Trump propelled to the US presidency by power of positive thinking, by Daniel Finkelstein.
The second [great influence on Trump] was his lawyer. Trump met Roy Cohn in a nightclub and engaged him to fight a lawsuit accusing the Trumps of racial discrimination.
Cohn became much more. He had been aide to Joe McCarthy, the man whose antics inspired the famous rebuke to the senator by army counsel Joseph Welch: “Have you no sense of decency, sir?” And he had since become a lawyer for mafia bosses such as “Fat Tony” Salerno and Carmine “The Cigar” Galante.
Cohn became Trump’s shield but also his tutor. He taught the property developer how attack can be the best form of defence and how to use publicity as a weapon. He passed on his “take no prisoners” approach to his client.

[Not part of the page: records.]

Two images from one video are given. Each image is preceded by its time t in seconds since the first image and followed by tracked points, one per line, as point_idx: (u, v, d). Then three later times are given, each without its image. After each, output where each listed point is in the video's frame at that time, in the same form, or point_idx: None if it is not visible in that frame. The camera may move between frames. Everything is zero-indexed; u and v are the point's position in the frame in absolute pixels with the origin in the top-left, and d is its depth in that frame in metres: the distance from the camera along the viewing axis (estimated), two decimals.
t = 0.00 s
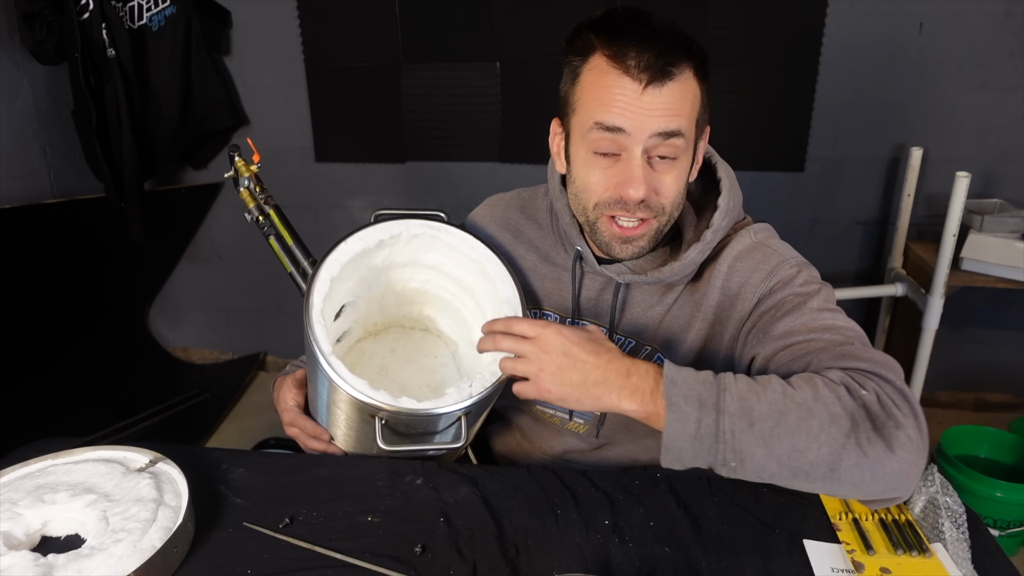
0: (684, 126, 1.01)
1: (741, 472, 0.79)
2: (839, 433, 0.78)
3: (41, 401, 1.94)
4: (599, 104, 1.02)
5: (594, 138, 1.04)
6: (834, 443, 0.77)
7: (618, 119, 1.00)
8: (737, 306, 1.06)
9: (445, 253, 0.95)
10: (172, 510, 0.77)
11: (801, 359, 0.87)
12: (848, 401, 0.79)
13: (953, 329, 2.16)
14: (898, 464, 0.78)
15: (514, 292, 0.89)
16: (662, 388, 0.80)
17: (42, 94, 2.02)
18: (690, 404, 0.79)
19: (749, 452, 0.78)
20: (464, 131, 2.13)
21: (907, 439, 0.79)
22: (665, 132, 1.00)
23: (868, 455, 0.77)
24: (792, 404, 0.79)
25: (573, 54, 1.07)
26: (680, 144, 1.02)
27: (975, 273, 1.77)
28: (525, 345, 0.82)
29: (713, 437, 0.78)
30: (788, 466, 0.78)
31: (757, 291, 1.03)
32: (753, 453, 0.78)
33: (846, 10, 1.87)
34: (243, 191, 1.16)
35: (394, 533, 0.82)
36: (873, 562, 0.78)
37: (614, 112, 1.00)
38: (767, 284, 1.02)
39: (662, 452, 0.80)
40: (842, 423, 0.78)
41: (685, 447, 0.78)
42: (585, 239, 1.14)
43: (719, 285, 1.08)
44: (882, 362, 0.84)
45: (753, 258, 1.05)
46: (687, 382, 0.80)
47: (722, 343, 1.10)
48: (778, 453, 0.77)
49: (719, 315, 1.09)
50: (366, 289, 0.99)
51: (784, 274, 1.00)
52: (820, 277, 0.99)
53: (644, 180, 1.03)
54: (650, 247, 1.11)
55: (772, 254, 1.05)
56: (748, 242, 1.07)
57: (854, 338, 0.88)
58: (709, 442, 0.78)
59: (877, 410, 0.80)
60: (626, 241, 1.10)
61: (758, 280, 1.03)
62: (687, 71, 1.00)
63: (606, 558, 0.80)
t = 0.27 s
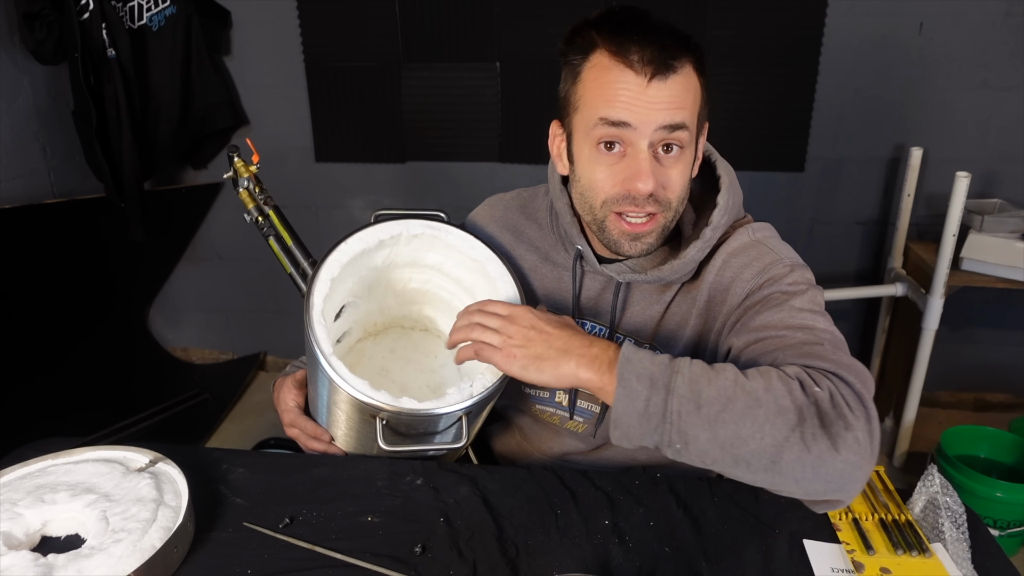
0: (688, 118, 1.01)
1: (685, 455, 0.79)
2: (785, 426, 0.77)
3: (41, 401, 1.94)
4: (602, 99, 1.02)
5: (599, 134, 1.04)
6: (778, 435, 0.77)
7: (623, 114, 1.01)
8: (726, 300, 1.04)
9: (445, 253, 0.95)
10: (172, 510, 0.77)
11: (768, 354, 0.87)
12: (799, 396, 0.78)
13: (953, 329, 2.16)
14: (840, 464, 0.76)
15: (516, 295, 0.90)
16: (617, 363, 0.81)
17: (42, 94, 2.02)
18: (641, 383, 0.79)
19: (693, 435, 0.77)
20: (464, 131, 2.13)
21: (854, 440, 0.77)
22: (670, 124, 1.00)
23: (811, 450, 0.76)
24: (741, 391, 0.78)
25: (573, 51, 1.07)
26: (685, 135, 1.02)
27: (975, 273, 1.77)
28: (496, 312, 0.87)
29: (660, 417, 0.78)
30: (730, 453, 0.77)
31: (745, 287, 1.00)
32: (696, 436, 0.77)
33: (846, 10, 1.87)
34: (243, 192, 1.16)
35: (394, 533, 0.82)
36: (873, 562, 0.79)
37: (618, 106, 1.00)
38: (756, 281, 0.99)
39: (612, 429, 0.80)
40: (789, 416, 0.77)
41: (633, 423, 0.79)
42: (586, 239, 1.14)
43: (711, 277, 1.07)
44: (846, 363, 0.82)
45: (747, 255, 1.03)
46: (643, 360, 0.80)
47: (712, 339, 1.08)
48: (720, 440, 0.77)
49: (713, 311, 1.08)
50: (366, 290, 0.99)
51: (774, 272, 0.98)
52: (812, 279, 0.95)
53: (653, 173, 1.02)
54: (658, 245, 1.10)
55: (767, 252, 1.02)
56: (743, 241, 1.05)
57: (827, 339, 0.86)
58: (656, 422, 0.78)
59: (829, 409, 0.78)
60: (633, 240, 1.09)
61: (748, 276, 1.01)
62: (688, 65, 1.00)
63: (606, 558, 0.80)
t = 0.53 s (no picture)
0: (684, 106, 1.02)
1: (652, 455, 0.79)
2: (748, 427, 0.77)
3: (41, 401, 1.94)
4: (599, 89, 1.02)
5: (597, 124, 1.04)
6: (742, 436, 0.77)
7: (620, 102, 1.01)
8: (717, 297, 1.03)
9: (444, 253, 0.95)
10: (172, 510, 0.77)
11: (746, 354, 0.87)
12: (764, 398, 0.78)
13: (953, 329, 2.16)
14: (804, 467, 0.76)
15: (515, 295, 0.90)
16: (588, 365, 0.82)
17: (42, 94, 2.02)
18: (608, 383, 0.80)
19: (658, 435, 0.78)
20: (465, 131, 2.13)
21: (817, 443, 0.77)
22: (667, 111, 1.01)
23: (773, 452, 0.76)
24: (706, 392, 0.78)
25: (568, 46, 1.07)
26: (681, 122, 1.03)
27: (975, 273, 1.77)
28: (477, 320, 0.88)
29: (627, 416, 0.79)
30: (695, 453, 0.77)
31: (736, 284, 0.99)
32: (661, 437, 0.78)
33: (846, 10, 1.87)
34: (243, 193, 1.16)
35: (394, 533, 0.82)
36: (873, 562, 0.79)
37: (615, 95, 1.01)
38: (746, 278, 0.98)
39: (585, 427, 0.82)
40: (755, 418, 0.77)
41: (602, 423, 0.80)
42: (582, 236, 1.13)
43: (704, 272, 1.06)
44: (817, 365, 0.82)
45: (739, 252, 1.02)
46: (612, 361, 0.81)
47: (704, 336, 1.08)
48: (683, 442, 0.77)
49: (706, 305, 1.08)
50: (365, 290, 0.99)
51: (765, 270, 0.96)
52: (804, 279, 0.94)
53: (653, 159, 1.02)
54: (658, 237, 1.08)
55: (759, 250, 1.01)
56: (734, 238, 1.04)
57: (807, 340, 0.85)
58: (625, 421, 0.79)
59: (795, 410, 0.78)
60: (632, 235, 1.08)
61: (739, 273, 1.00)
62: (682, 55, 1.02)
63: (606, 558, 0.80)
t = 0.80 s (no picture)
0: (682, 105, 1.02)
1: (654, 451, 0.80)
2: (750, 428, 0.77)
3: (41, 401, 1.94)
4: (597, 90, 1.02)
5: (596, 125, 1.04)
6: (744, 436, 0.77)
7: (619, 103, 1.01)
8: (718, 296, 1.03)
9: (444, 253, 0.95)
10: (172, 510, 0.77)
11: (747, 353, 0.87)
12: (767, 398, 0.78)
13: (953, 329, 2.16)
14: (805, 469, 0.77)
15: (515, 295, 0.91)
16: (593, 361, 0.82)
17: (42, 94, 2.02)
18: (612, 380, 0.81)
19: (661, 433, 0.78)
20: (465, 131, 2.13)
21: (818, 446, 0.77)
22: (665, 111, 1.01)
23: (774, 454, 0.77)
24: (710, 392, 0.79)
25: (564, 47, 1.07)
26: (679, 121, 1.03)
27: (975, 274, 1.77)
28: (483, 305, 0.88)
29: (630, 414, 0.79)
30: (697, 452, 0.78)
31: (736, 284, 0.99)
32: (663, 434, 0.78)
33: (846, 10, 1.88)
34: (243, 193, 1.16)
35: (394, 533, 0.82)
36: (873, 562, 0.79)
37: (612, 96, 1.01)
38: (748, 278, 0.98)
39: (586, 422, 0.83)
40: (757, 418, 0.78)
41: (605, 420, 0.80)
42: (583, 234, 1.13)
43: (705, 271, 1.06)
44: (820, 367, 0.82)
45: (741, 252, 1.02)
46: (617, 359, 0.82)
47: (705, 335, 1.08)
48: (686, 440, 0.78)
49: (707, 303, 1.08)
50: (365, 290, 0.99)
51: (767, 271, 0.96)
52: (805, 280, 0.94)
53: (652, 159, 1.02)
54: (660, 229, 1.08)
55: (761, 251, 1.01)
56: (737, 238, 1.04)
57: (808, 342, 0.85)
58: (627, 418, 0.80)
59: (797, 411, 0.78)
60: (635, 225, 1.07)
61: (740, 273, 1.00)
62: (679, 55, 1.02)
63: (606, 558, 0.80)
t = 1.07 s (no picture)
0: (687, 109, 1.02)
1: (637, 456, 0.80)
2: (727, 431, 0.78)
3: (41, 401, 1.93)
4: (602, 96, 1.02)
5: (601, 132, 1.04)
6: (721, 440, 0.77)
7: (624, 110, 1.01)
8: (715, 296, 1.04)
9: (446, 253, 0.96)
10: (172, 510, 0.77)
11: (735, 356, 0.88)
12: (744, 402, 0.79)
13: (953, 329, 2.16)
14: (783, 471, 0.77)
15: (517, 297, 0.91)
16: (577, 367, 0.83)
17: (42, 94, 2.02)
18: (595, 386, 0.81)
19: (641, 437, 0.79)
20: (464, 131, 2.13)
21: (795, 447, 0.77)
22: (672, 116, 1.00)
23: (751, 456, 0.77)
24: (688, 396, 0.79)
25: (568, 52, 1.07)
26: (684, 126, 1.03)
27: (975, 274, 1.77)
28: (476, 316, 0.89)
29: (612, 418, 0.80)
30: (677, 456, 0.79)
31: (734, 284, 0.99)
32: (643, 438, 0.79)
33: (846, 10, 1.88)
34: (243, 192, 1.16)
35: (394, 533, 0.82)
36: (873, 562, 0.78)
37: (618, 103, 1.01)
38: (745, 278, 0.98)
39: (574, 428, 0.83)
40: (734, 421, 0.78)
41: (589, 423, 0.81)
42: (585, 236, 1.13)
43: (703, 273, 1.06)
44: (801, 370, 0.82)
45: (740, 253, 1.02)
46: (600, 363, 0.82)
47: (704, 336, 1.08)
48: (665, 444, 0.79)
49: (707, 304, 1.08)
50: (366, 289, 0.99)
51: (764, 271, 0.96)
52: (802, 281, 0.94)
53: (660, 165, 1.02)
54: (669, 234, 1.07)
55: (760, 251, 1.00)
56: (735, 239, 1.04)
57: (797, 344, 0.85)
58: (610, 423, 0.80)
59: (775, 414, 0.79)
60: (644, 232, 1.06)
61: (738, 272, 1.00)
62: (682, 59, 1.02)
63: (606, 558, 0.80)
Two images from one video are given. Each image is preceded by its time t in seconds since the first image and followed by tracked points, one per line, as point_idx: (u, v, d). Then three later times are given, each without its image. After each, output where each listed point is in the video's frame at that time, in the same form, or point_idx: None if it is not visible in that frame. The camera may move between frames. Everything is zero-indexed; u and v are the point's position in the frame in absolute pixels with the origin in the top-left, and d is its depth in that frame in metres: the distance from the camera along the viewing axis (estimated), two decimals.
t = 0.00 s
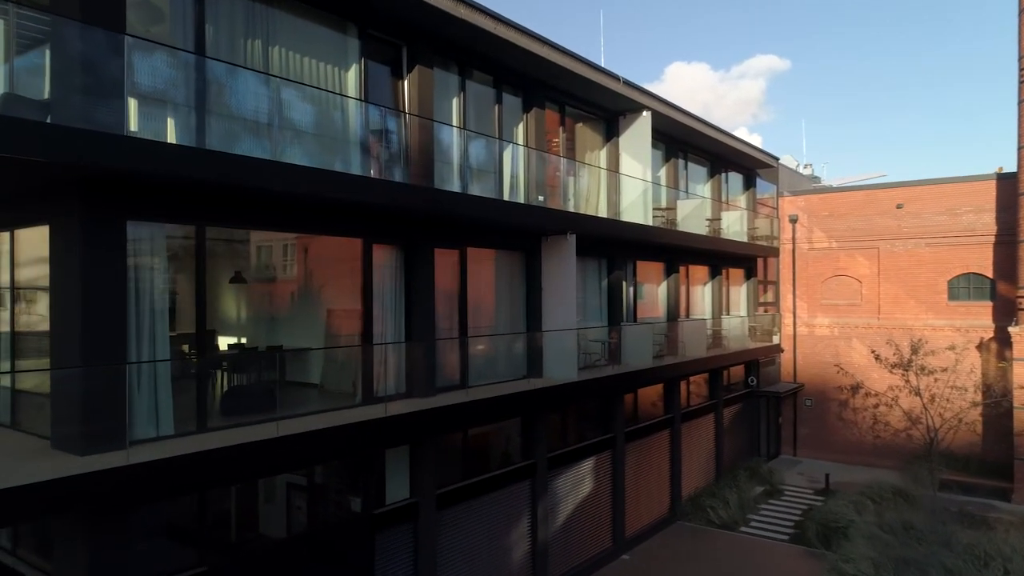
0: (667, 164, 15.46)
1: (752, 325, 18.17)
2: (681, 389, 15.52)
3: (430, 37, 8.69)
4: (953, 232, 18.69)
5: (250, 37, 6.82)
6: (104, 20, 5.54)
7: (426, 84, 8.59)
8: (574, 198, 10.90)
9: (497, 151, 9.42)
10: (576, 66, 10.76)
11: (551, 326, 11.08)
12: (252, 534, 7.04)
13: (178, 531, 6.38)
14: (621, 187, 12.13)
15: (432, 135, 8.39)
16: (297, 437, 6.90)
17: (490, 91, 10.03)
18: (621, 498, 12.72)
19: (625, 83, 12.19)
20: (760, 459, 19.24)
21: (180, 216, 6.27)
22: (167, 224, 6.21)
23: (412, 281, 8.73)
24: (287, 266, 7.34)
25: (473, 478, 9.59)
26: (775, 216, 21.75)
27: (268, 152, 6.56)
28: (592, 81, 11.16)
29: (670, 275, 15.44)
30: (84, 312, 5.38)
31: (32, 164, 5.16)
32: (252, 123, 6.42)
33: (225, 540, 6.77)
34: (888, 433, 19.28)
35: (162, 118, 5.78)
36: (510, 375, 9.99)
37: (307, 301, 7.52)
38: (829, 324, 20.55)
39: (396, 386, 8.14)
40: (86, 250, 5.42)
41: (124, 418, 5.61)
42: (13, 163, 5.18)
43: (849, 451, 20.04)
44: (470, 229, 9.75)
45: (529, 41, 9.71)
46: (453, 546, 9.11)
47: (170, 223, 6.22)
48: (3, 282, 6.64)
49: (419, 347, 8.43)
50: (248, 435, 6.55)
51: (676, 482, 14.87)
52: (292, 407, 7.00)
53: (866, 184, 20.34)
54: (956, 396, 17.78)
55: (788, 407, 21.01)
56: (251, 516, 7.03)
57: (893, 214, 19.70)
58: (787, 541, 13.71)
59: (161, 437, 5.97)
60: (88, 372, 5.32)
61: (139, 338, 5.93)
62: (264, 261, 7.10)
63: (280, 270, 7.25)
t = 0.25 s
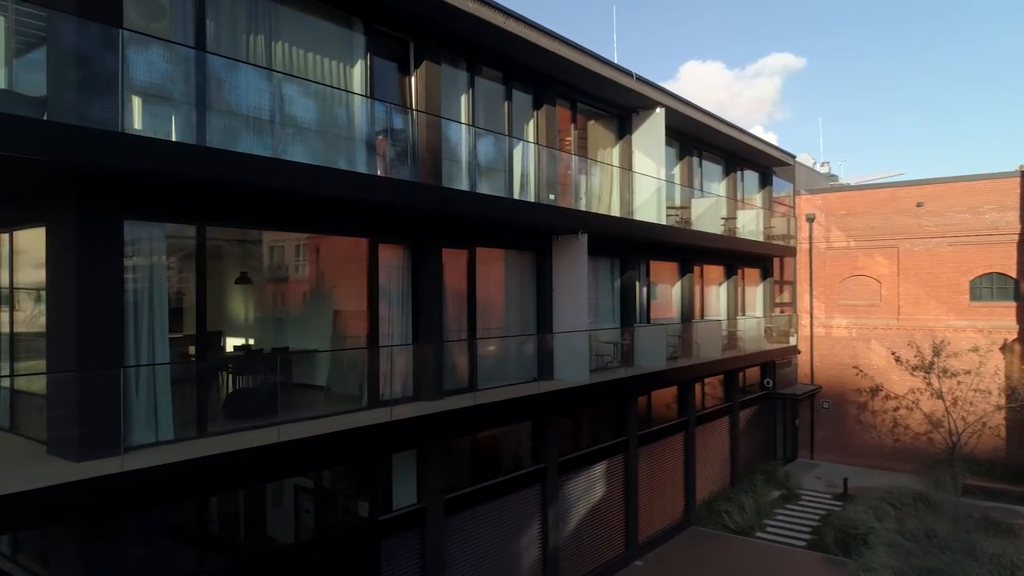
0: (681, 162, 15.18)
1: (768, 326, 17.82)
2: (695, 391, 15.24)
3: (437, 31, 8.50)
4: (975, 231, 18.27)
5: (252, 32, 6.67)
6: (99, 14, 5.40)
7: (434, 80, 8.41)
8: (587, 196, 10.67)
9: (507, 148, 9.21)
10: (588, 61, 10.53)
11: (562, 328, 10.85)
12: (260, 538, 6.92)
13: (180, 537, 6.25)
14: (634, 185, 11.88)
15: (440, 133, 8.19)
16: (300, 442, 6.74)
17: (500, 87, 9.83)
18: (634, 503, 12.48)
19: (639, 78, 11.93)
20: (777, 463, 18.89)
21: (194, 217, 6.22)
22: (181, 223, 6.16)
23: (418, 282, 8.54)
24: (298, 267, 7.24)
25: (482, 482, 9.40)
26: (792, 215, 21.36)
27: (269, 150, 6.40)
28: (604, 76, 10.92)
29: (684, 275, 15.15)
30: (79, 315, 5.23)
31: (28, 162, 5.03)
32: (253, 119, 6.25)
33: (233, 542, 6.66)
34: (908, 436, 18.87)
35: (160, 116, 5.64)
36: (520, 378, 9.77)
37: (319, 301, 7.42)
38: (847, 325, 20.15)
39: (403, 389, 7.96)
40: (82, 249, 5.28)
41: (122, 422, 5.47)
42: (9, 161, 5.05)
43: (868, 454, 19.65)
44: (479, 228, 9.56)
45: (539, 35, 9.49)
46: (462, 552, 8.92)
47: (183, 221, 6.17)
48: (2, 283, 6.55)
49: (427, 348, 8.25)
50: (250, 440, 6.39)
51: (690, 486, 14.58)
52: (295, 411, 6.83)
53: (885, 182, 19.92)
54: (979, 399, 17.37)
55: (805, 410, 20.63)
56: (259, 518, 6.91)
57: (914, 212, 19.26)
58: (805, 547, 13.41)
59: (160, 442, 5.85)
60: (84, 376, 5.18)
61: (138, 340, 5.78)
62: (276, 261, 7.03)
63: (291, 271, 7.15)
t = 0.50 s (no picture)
0: (695, 160, 14.89)
1: (785, 327, 17.48)
2: (710, 393, 14.95)
3: (445, 26, 8.31)
4: (998, 230, 17.80)
5: (254, 27, 6.52)
6: (94, 8, 5.27)
7: (441, 75, 8.22)
8: (599, 195, 10.44)
9: (516, 146, 8.99)
10: (600, 57, 10.30)
11: (571, 329, 10.60)
12: (266, 543, 6.79)
13: (181, 546, 6.11)
14: (647, 184, 11.63)
15: (447, 130, 7.99)
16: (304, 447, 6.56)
17: (510, 84, 9.63)
18: (648, 508, 12.23)
19: (652, 75, 11.68)
20: (794, 466, 18.54)
21: (211, 219, 6.18)
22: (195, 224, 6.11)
23: (425, 282, 8.35)
24: (311, 267, 7.16)
25: (492, 487, 9.21)
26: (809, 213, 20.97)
27: (269, 147, 6.22)
28: (617, 72, 10.68)
29: (699, 275, 14.87)
30: (73, 317, 5.11)
31: (21, 160, 4.90)
32: (252, 115, 6.08)
33: (240, 545, 6.55)
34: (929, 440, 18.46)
35: (157, 112, 5.49)
36: (530, 381, 9.55)
37: (332, 301, 7.39)
38: (866, 326, 19.75)
39: (410, 393, 7.77)
40: (78, 251, 5.16)
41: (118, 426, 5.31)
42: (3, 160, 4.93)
43: (888, 458, 19.23)
44: (489, 228, 9.37)
45: (549, 30, 9.26)
46: (470, 559, 8.73)
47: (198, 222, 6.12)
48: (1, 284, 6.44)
49: (435, 350, 8.05)
50: (251, 445, 6.21)
51: (705, 490, 14.30)
52: (297, 416, 6.65)
53: (905, 180, 19.48)
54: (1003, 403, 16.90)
55: (823, 412, 20.25)
56: (266, 523, 6.79)
57: (935, 210, 18.81)
58: (824, 554, 13.08)
59: (159, 448, 5.73)
60: (78, 379, 5.04)
61: (134, 343, 5.64)
62: (289, 262, 6.95)
63: (303, 271, 7.07)
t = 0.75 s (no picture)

The third great influence on Trump was his pastor Norman Vincent Peale, who in 1952 he published a book called The Power of Positive Thinking.
The first chapter of Peale’s bestseller, Believe in Yourself, begins like this: “Believe in yourself! Have faith in your abilities! Without a humble but reasonable confidence in your own powers you cannot be successful or happy.” …
Positive thinkers accompany this belief with another. You can make things happen by wanting them to happen. You can change things by believing strongly enough in change. …
As Trump put it in the early 1980s: “The mind can overcome any obstacle. I never think of the negative.” The business career, the politics and even the boasting (Trump overlooked the requirement to be humble) all bear the imprint of Peale and of the positive thinking movement. …
Trump now talks of how everyone will be so, so proud, of how things are going to be just beautiful and of how, for instance, Britain is a “very, very special place” for him. He puts things this way because positive thinkers believe the superlatives help make it happen.
Limitations on positive thinking exist; the difficulty is in knowing where they are.
Positive thinkers are simply wrong to argue that the mind can overcome any obstacle. We often have dreams without the power to make the dreams come true. It is nonsense to suggest otherwise. …
The casino business went bankrupt. All the positive thoughts in the world couldn’t save it. …
The idea that a positive-thinking chief executive type can dream America and the world out of its problems may be flawed but it is very seductive, quite apart from the political attractions of Trump’s nationalism.
And I suppose Trump’s positive thinking does have this to be said for it. He said: “I’m going to be president.” And now he is.